8) Quais outras figuras penais podem concorrer?
Além do 218-C, podem incidir extorsão (art. 158), ameaça (147), stalking (147-A), invasão de dispositivo (154-A) e crimes contra a honra (138–140), conforme o caso.
9) Qual a responsabilidade das plataformas?
Regra geral do art. 19 do MCI: só respondem se descumprirem ordem judicial específica. Exceção do art. 21: para nudez/ato sexual de caráter privado, podem ser responsabilizadas se não removerem após notificação válida do ofendido.

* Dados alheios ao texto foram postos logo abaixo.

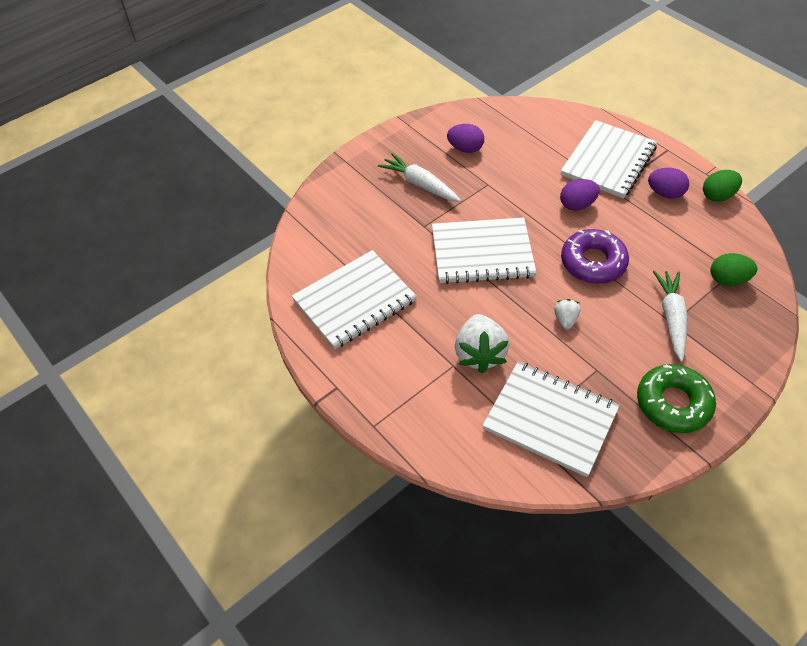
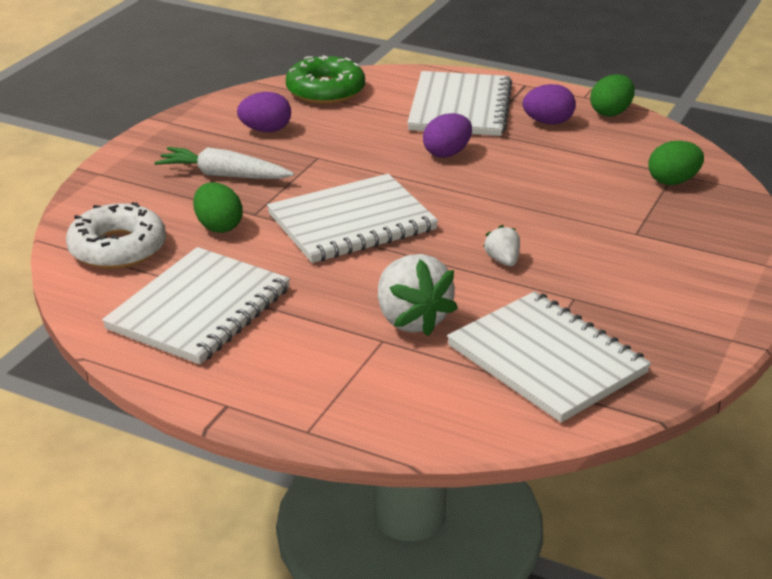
camera: 25 degrees left, 20 degrees down
white notebook [482,361,620,477] -> white notebook turned 45 degrees clockwise [447,291,651,423]
purple donut [561,229,629,284] -> none
green donut [637,364,716,433] -> green donut moved to [286,55,365,104]
white carrot [653,271,687,362] -> none
none -> white donut [66,202,166,269]
none -> green egg [193,182,243,233]

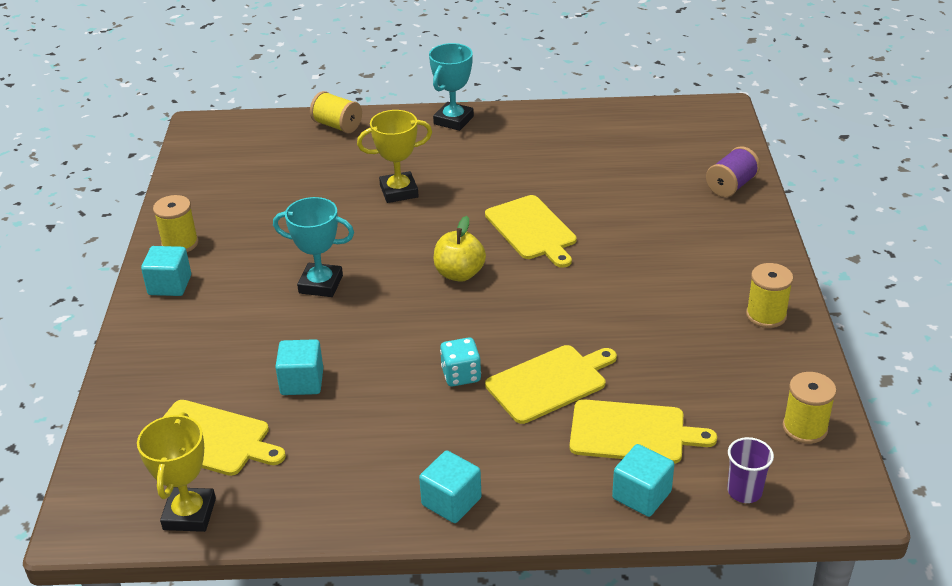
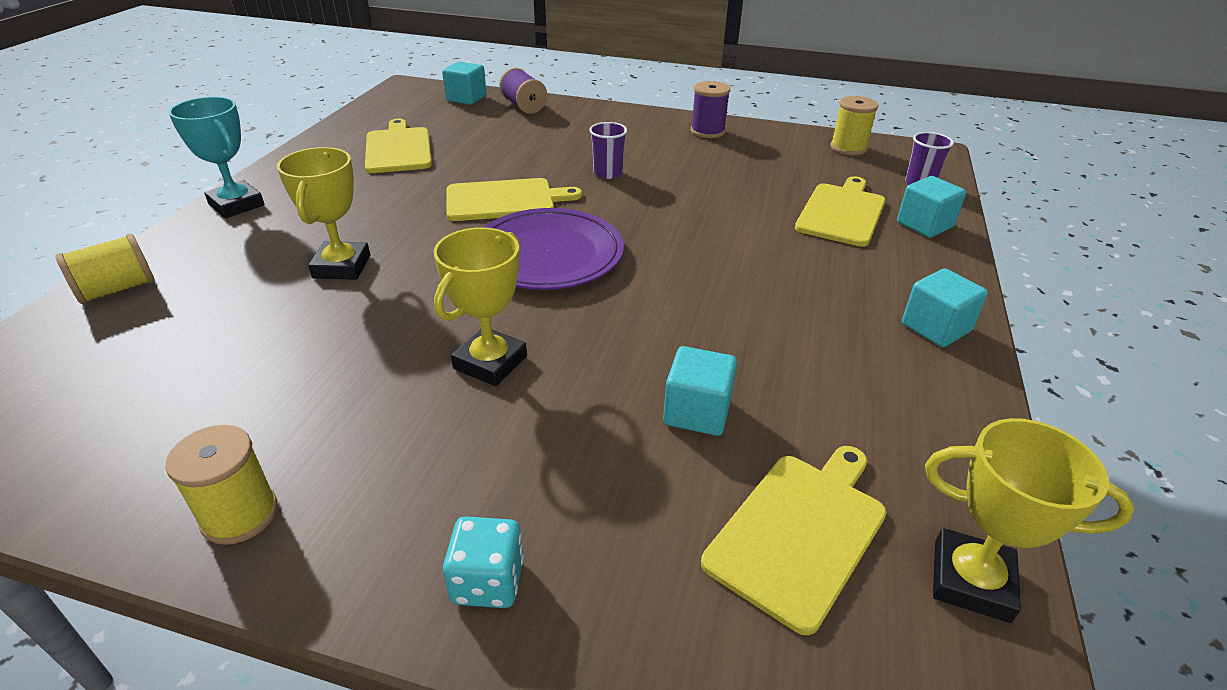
camera: 75 degrees left, 0 degrees up
turquoise cube [141,246,191,296] -> turquoise cube moved to [442,61,487,105]
turquoise trophy [273,197,354,297] -> yellow trophy [433,227,527,386]
yellow apple [434,216,486,282] -> purple plate [485,208,624,290]
turquoise dice [440,337,481,387] -> turquoise dice moved to [443,516,524,608]
yellow cutting board [485,345,617,424] -> yellow cutting board moved to [365,119,432,173]
yellow spool [746,263,793,328] -> purple spool [691,81,730,138]
none -> purple cup [589,122,627,179]

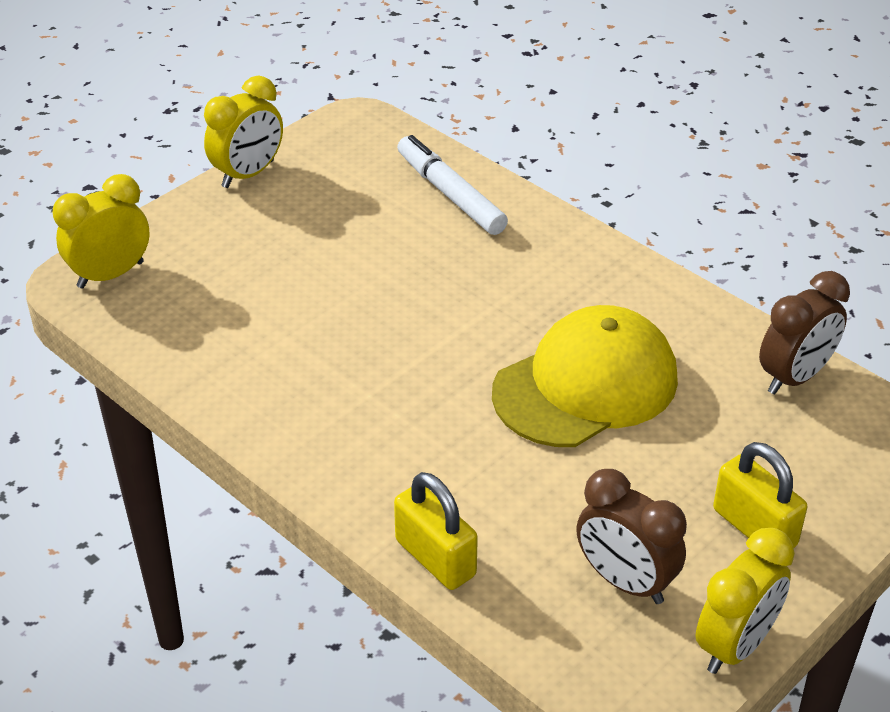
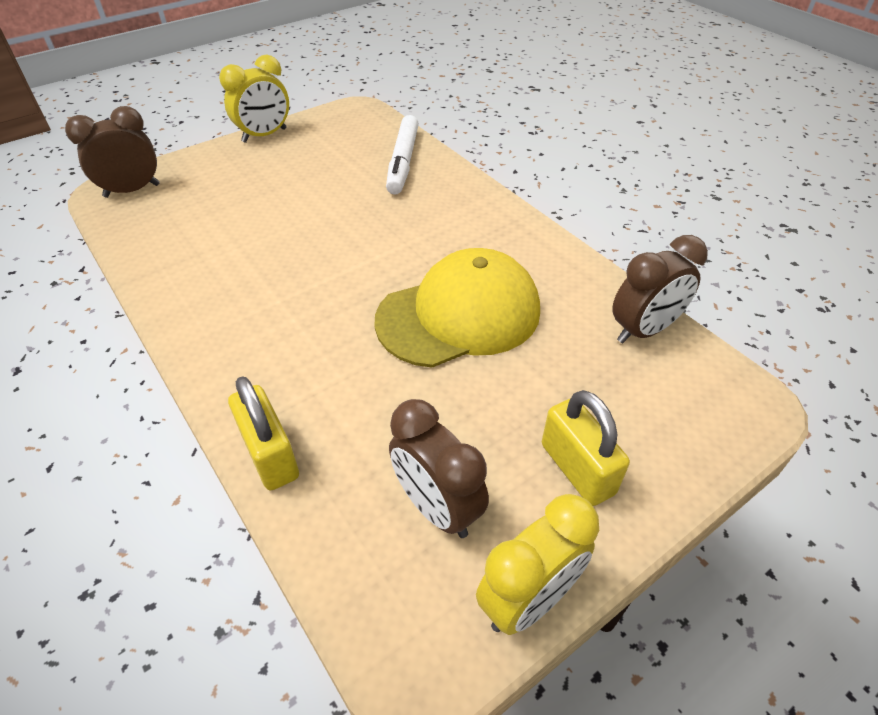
camera: 10 degrees right, 5 degrees up
yellow clock [53,174,150,289] -> brown clock [65,106,160,198]
white marker [397,135,508,235] -> white marker turned 150 degrees counterclockwise [386,115,419,195]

10) É possível pedir indenização?
Sim. A vítima pode pleitear danos morais, materiais e, quando cabível, lucros cessantes, com base nos arts. 186 e 927 do Código Civil, além de medidas liminares (remoção com astreintes).
Base técnica – Fontes legais
- Código Penal: art. 218-C (divulgação de cena de sexo, nudez ou ato sexual sem consentimento); art. 158 (extorsão); 147 (ameaça); 147-A (perseguição/stalking); 154-A (invasão de dispositivo informático); 138–140 (crimes contra a honra).
- Lei 13.718/2018: altera o CP para criar o 218-C e agravar crimes contra a dignidade sexual.
- Marco Civil da Internet – Lei 12.965/2014: art. 21 (remoção por notificação em casos de nudez/ato sexual de caráter privado), art. 19 (responsabilidade condicionada à ordem judicial) e art. 10 (registros e dados).
- Lei Geral de Proteção de Dados – Lei 13.709/2018: princípios de segurança, dados sensíveis/biométricos; art. 14 (tratamento de dados de crianças e adolescentes).
- Estatuto da Criança e do Adolescente – Lei 8.069/1990: arts. 240 a 241-E (pornografia infantil) e 241-D (aliciamento pela internet).
- Código Civil: arts. 186 e 927 (ato ilícito e dever de indenizar), com possibilidade de tutelas de urgência (CPC).
Observação: procedimentos e prazos podem ser atualizados por portarias, resoluções e decisões judiciais. Em casos urgentes, busque delegacias de crimes cibernéticos, Defensorias ou advocacia especializada, e utilize os canais de denúncia das plataformas com amparo no art. 21 do MCI.